▶

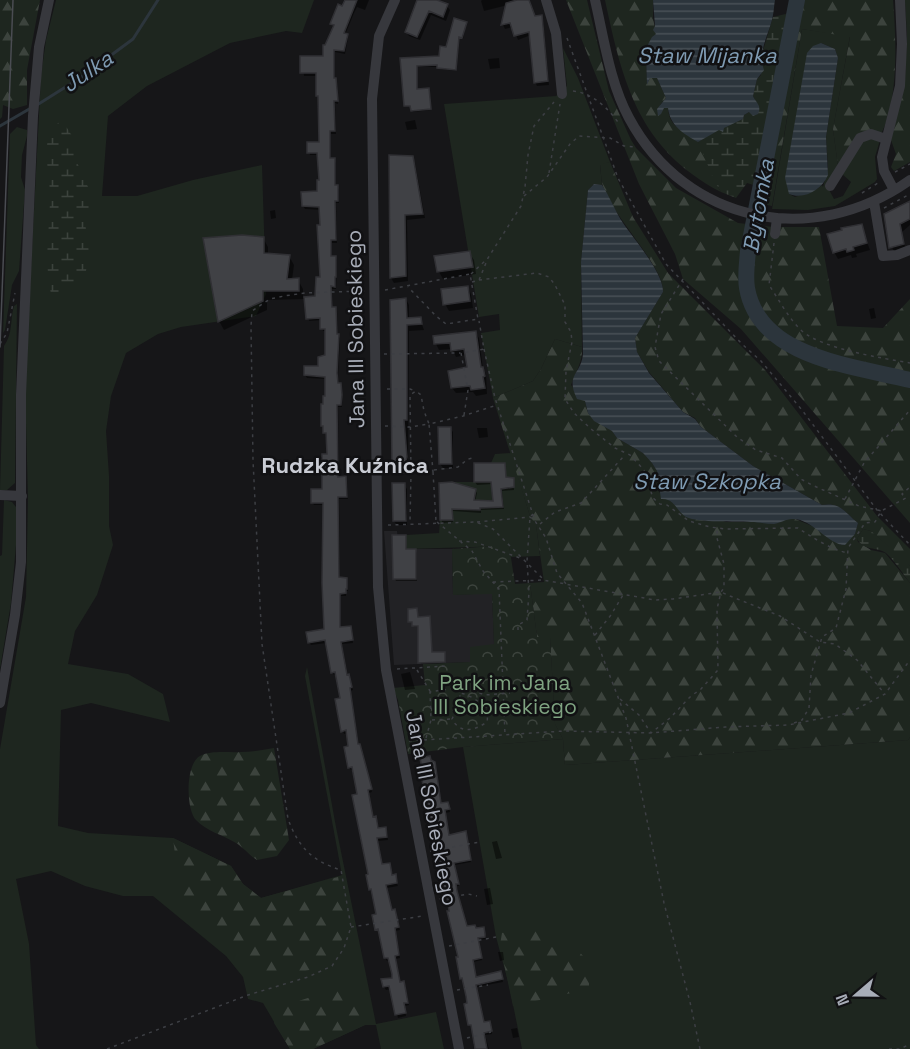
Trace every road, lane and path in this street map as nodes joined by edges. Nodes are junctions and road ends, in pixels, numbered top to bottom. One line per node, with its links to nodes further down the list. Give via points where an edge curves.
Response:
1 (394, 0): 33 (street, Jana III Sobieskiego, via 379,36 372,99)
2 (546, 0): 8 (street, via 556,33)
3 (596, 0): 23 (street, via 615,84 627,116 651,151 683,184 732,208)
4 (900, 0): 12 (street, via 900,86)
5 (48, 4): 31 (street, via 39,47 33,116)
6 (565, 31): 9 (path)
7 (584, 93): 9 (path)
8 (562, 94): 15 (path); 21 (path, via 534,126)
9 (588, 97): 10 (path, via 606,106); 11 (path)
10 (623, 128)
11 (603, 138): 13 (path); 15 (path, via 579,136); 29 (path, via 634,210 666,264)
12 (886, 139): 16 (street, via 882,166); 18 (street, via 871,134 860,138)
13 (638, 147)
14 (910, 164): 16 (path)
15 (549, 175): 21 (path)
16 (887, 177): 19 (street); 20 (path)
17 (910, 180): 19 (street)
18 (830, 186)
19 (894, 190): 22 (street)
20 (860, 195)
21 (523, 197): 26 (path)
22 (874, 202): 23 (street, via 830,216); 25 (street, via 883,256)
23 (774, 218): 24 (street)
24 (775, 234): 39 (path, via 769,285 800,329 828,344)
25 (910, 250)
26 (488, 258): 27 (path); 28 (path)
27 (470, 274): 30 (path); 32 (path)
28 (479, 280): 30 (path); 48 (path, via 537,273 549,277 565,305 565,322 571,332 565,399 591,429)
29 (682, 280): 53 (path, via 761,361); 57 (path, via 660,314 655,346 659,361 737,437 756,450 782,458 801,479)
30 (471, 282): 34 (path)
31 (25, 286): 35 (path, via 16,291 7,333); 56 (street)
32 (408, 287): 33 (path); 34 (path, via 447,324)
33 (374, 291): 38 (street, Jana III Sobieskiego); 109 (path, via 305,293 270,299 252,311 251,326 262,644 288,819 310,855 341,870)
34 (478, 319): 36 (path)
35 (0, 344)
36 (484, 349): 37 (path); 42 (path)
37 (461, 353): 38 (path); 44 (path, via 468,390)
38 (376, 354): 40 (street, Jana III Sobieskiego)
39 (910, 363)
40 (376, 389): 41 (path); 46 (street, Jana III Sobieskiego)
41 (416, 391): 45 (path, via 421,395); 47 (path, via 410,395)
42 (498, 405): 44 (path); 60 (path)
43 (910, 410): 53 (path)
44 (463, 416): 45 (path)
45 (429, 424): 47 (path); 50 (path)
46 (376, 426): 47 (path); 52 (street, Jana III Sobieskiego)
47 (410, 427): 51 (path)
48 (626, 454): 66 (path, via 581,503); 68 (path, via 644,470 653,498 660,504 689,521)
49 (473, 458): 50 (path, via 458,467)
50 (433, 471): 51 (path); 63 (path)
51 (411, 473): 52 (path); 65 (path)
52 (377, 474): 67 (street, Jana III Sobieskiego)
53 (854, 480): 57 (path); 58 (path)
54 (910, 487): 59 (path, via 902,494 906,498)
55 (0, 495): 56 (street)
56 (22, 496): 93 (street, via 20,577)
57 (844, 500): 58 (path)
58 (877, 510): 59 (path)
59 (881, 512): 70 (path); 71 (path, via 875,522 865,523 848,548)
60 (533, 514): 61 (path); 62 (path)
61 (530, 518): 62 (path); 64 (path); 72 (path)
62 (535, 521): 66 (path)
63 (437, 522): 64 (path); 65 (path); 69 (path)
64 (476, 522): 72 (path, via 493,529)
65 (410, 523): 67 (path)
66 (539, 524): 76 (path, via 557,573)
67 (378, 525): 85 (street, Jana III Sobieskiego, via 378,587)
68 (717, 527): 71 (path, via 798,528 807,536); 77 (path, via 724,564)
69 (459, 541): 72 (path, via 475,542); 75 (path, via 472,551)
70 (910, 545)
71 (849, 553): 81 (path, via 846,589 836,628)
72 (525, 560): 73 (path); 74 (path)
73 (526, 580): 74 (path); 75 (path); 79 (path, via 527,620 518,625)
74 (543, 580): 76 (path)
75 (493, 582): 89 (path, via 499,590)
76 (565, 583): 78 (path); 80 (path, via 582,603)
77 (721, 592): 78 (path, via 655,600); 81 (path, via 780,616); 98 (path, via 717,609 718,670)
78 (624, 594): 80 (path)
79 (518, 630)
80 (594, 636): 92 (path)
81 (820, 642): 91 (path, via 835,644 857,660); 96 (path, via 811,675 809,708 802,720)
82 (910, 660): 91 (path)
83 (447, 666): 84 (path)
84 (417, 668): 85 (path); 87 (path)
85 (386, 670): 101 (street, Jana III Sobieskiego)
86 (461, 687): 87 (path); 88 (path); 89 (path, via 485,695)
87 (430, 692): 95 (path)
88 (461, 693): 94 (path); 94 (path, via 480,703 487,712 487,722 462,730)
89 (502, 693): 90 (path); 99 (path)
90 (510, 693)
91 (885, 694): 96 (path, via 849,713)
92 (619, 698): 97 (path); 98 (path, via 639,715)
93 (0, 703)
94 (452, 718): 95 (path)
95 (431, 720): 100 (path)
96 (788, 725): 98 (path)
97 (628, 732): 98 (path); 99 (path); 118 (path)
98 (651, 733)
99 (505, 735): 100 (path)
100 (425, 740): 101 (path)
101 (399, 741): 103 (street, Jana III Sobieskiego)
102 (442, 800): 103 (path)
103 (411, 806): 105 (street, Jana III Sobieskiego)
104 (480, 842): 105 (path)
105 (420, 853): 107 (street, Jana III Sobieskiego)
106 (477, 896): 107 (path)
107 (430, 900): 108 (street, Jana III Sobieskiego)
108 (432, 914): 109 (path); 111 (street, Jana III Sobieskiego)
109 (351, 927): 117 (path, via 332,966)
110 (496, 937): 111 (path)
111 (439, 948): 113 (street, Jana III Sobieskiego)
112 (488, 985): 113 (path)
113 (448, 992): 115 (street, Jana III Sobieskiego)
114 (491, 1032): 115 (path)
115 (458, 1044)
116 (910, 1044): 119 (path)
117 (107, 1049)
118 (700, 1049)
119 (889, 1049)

◀

Copy all of the listing word for word, minus the images.

Trace every road, lane and path in this street map as nodes joined by edges. Nodes are junctions and road ends, in pixels, numbered top to bottom. One line per node, with its links to nodes further down the list. Give via points where an edge curves.
Response:
1 (394, 0): 33 (street, Jana III Sobieskiego, via 379,36 372,99)
2 (546, 0): 8 (street, via 556,33)
3 (596, 0): 23 (street, via 615,84 627,116 651,151 683,184 732,208)
4 (900, 0): 12 (street, via 900,86)
5 (48, 4): 31 (street, via 39,47 33,116)
6 (565, 31): 9 (path)
7 (584, 93): 9 (path)
8 (562, 94): 15 (path); 21 (path, via 534,126)
9 (588, 97): 10 (path, via 606,106); 11 (path)
10 (623, 128)
11 (603, 138): 13 (path); 15 (path, via 579,136); 29 (path, via 634,210 666,264)
12 (886, 139): 16 (street, via 882,166); 18 (street, via 871,134 860,138)
13 (638, 147)
14 (910, 164): 16 (path)
15 (549, 175): 21 (path)
16 (887, 177): 19 (street); 20 (path)
17 (910, 180): 19 (street)
18 (830, 186)
19 (894, 190): 22 (street)
20 (860, 195)
21 (523, 197): 26 (path)
22 (874, 202): 23 (street, via 830,216); 25 (street, via 883,256)
23 (774, 218): 24 (street)
24 (775, 234): 39 (path, via 769,285 800,329 828,344)
25 (910, 250)
26 (488, 258): 27 (path); 28 (path)
27 (470, 274): 30 (path); 32 (path)
28 (479, 280): 30 (path); 48 (path, via 537,273 549,277 565,305 565,322 571,332 565,399 591,429)
29 (682, 280): 53 (path, via 761,361); 57 (path, via 660,314 655,346 659,361 737,437 756,450 782,458 801,479)
30 (471, 282): 34 (path)
31 (25, 286): 35 (path, via 16,291 7,333); 56 (street)
32 (408, 287): 33 (path); 34 (path, via 447,324)
33 (374, 291): 38 (street, Jana III Sobieskiego); 109 (path, via 305,293 270,299 252,311 251,326 262,644 288,819 310,855 341,870)
34 (478, 319): 36 (path)
35 (0, 344)
36 (484, 349): 37 (path); 42 (path)
37 (461, 353): 38 (path); 44 (path, via 468,390)
38 (376, 354): 40 (street, Jana III Sobieskiego)
39 (910, 363)
40 (376, 389): 41 (path); 46 (street, Jana III Sobieskiego)
41 (416, 391): 45 (path, via 421,395); 47 (path, via 410,395)
42 (498, 405): 44 (path); 60 (path)
43 (910, 410): 53 (path)
44 (463, 416): 45 (path)
45 (429, 424): 47 (path); 50 (path)
46 (376, 426): 47 (path); 52 (street, Jana III Sobieskiego)
47 (410, 427): 51 (path)
48 (626, 454): 66 (path, via 581,503); 68 (path, via 644,470 653,498 660,504 689,521)
49 (473, 458): 50 (path, via 458,467)
50 (433, 471): 51 (path); 63 (path)
51 (411, 473): 52 (path); 65 (path)
52 (377, 474): 67 (street, Jana III Sobieskiego)
53 (854, 480): 57 (path); 58 (path)
54 (910, 487): 59 (path, via 902,494 906,498)
55 (0, 495): 56 (street)
56 (22, 496): 93 (street, via 20,577)
57 (844, 500): 58 (path)
58 (877, 510): 59 (path)
59 (881, 512): 70 (path); 71 (path, via 875,522 865,523 848,548)
60 (533, 514): 61 (path); 62 (path)
61 (530, 518): 62 (path); 64 (path); 72 (path)
62 (535, 521): 66 (path)
63 (437, 522): 64 (path); 65 (path); 69 (path)
64 (476, 522): 72 (path, via 493,529)
65 (410, 523): 67 (path)
66 (539, 524): 76 (path, via 557,573)
67 (378, 525): 85 (street, Jana III Sobieskiego, via 378,587)
68 (717, 527): 71 (path, via 798,528 807,536); 77 (path, via 724,564)
69 (459, 541): 72 (path, via 475,542); 75 (path, via 472,551)
70 (910, 545)
71 (849, 553): 81 (path, via 846,589 836,628)
72 (525, 560): 73 (path); 74 (path)
73 (526, 580): 74 (path); 75 (path); 79 (path, via 527,620 518,625)
74 (543, 580): 76 (path)
75 (493, 582): 89 (path, via 499,590)
76 (565, 583): 78 (path); 80 (path, via 582,603)
77 (721, 592): 78 (path, via 655,600); 81 (path, via 780,616); 98 (path, via 717,609 718,670)
78 (624, 594): 80 (path)
79 (518, 630)
80 (594, 636): 92 (path)
81 (820, 642): 91 (path, via 835,644 857,660); 96 (path, via 811,675 809,708 802,720)
82 (910, 660): 91 (path)
83 (447, 666): 84 (path)
84 (417, 668): 85 (path); 87 (path)
85 (386, 670): 101 (street, Jana III Sobieskiego)
86 (461, 687): 87 (path); 88 (path); 89 (path, via 485,695)
87 (430, 692): 95 (path)
88 (461, 693): 94 (path); 94 (path, via 480,703 487,712 487,722 462,730)
89 (502, 693): 90 (path); 99 (path)
90 (510, 693)
91 (885, 694): 96 (path, via 849,713)
92 (619, 698): 97 (path); 98 (path, via 639,715)
93 (0, 703)
94 (452, 718): 95 (path)
95 (431, 720): 100 (path)
96 (788, 725): 98 (path)
97 (628, 732): 98 (path); 99 (path); 118 (path)
98 (651, 733)
99 (505, 735): 100 (path)
100 (425, 740): 101 (path)
101 (399, 741): 103 (street, Jana III Sobieskiego)
102 (442, 800): 103 (path)
103 (411, 806): 105 (street, Jana III Sobieskiego)
104 (480, 842): 105 (path)
105 (420, 853): 107 (street, Jana III Sobieskiego)
106 (477, 896): 107 (path)
107 (430, 900): 108 (street, Jana III Sobieskiego)
108 (432, 914): 109 (path); 111 (street, Jana III Sobieskiego)
109 (351, 927): 117 (path, via 332,966)
110 (496, 937): 111 (path)
111 (439, 948): 113 (street, Jana III Sobieskiego)
112 (488, 985): 113 (path)
113 (448, 992): 115 (street, Jana III Sobieskiego)
114 (491, 1032): 115 (path)
115 (458, 1044)
116 (910, 1044): 119 (path)
117 (107, 1049)
118 (700, 1049)
119 (889, 1049)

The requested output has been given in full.